Description
Java tool currently does not work with HDFS paths:
$ mvn clean package -DskipTests $ export UBERJAR=tools/target/orc-tools-1.3.0-SNAPSHOT-uber.jar $ java -jar $UBERJAR meta hdfs://nn-host/foobar.snappy.orc log4j:WARN No appenders could be found for logger (org.apache.hadoop.metrics2.lib.MutableMetricsFactory). log4j:WARN Please initialize the log4j system properly. log4j:WARN See http://logging.apache.org/log4j/1.2/faq.html#noconfig for more info. Exception in thread "main" java.io.IOException: No FileSystem for scheme: hdfs at org.apache.hadoop.fs.FileSystem.getFileSystemClass(FileSystem.java:2584) at org.apache.hadoop.fs.FileSystem.createFileSystem(FileSystem.java:2591) at org.apache.hadoop.fs.FileSystem.access$200(FileSystem.java:91) at org.apache.hadoop.fs.FileSystem$Cache.getInternal(FileSystem.java:2630) at org.apache.hadoop.fs.FileSystem$Cache.get(FileSystem.java:2612) at org.apache.hadoop.fs.FileSystem.get(FileSystem.java:370) at org.apache.hadoop.fs.Path.getFileSystem(Path.java:296) at org.apache.orc.tools.FileDump.getAllFilesInPath(FileDump.java:248) at org.apache.orc.tools.FileDump.main(FileDump.java:121) at org.apache.orc.tools.Driver.main(Driver.java:100)
This is because DistributedFileSystem is not registered as a subclass of FileSystem SPI.
$ unzip -p tools/target/orc-tools-1.3.0-SNAPSHOT-uber.jar META-INF/services/org.apache.hadoop.fs.FileSystem # ... org.apache.hadoop.fs.LocalFileSystem org.apache.hadoop.fs.viewfs.ViewFileSystem org.apache.hadoop.fs.ftp.FTPFileSystem org.apache.hadoop.fs.HarFileSystem
We can fix this by simply adding containerDescriptorHandler to the assembly descriptor.
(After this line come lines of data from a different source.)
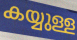
കയ്യുള്ള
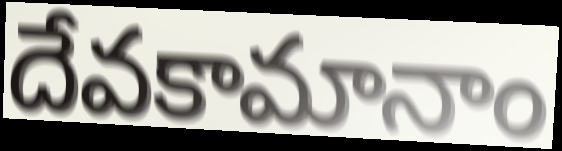
దేవకామానాం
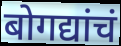
बोगद्यांचं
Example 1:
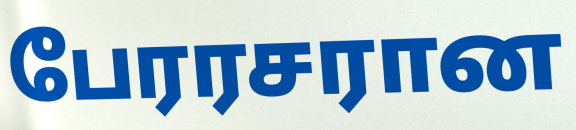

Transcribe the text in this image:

பேரரசரான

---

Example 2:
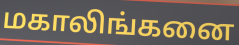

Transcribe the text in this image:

மகாலிங்கனை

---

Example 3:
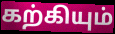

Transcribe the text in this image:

கற்கியும்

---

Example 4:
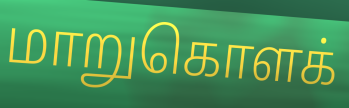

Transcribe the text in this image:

மாறுகொளக்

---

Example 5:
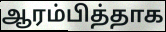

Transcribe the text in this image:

ஆரம்பித்தாக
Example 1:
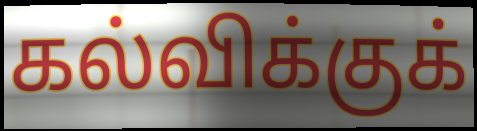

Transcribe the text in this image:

கல்விக்குக்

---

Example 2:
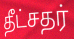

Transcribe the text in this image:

தீட்சதர்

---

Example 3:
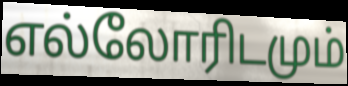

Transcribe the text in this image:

எல்லோரிடமும்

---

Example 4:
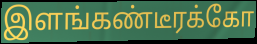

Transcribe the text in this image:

இளங்கண்டீரக்கோ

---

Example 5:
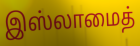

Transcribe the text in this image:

இஸ்லாமைத்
Now the same command gives:
org.apache.hadoop.fs.LocalFileSystem org.apache.hadoop.fs.viewfs.ViewFileSystem org.apache.hadoop.fs.ftp.FTPFileSystem org.apache.hadoop.fs.HarFileSystem org.apache.hadoop.hdfs.DistributedFileSystem org.apache.hadoop.hdfs.web.HftpFileSystem org.apache.hadoop.hdfs.web.HsftpFileSystem org.apache.hadoop.hdfs.web.WebHdfsFileSystem org.apache.hadoop.hdfs.web.SWebHdfsFileSystem
and we can use the uberjar with HDFS paths.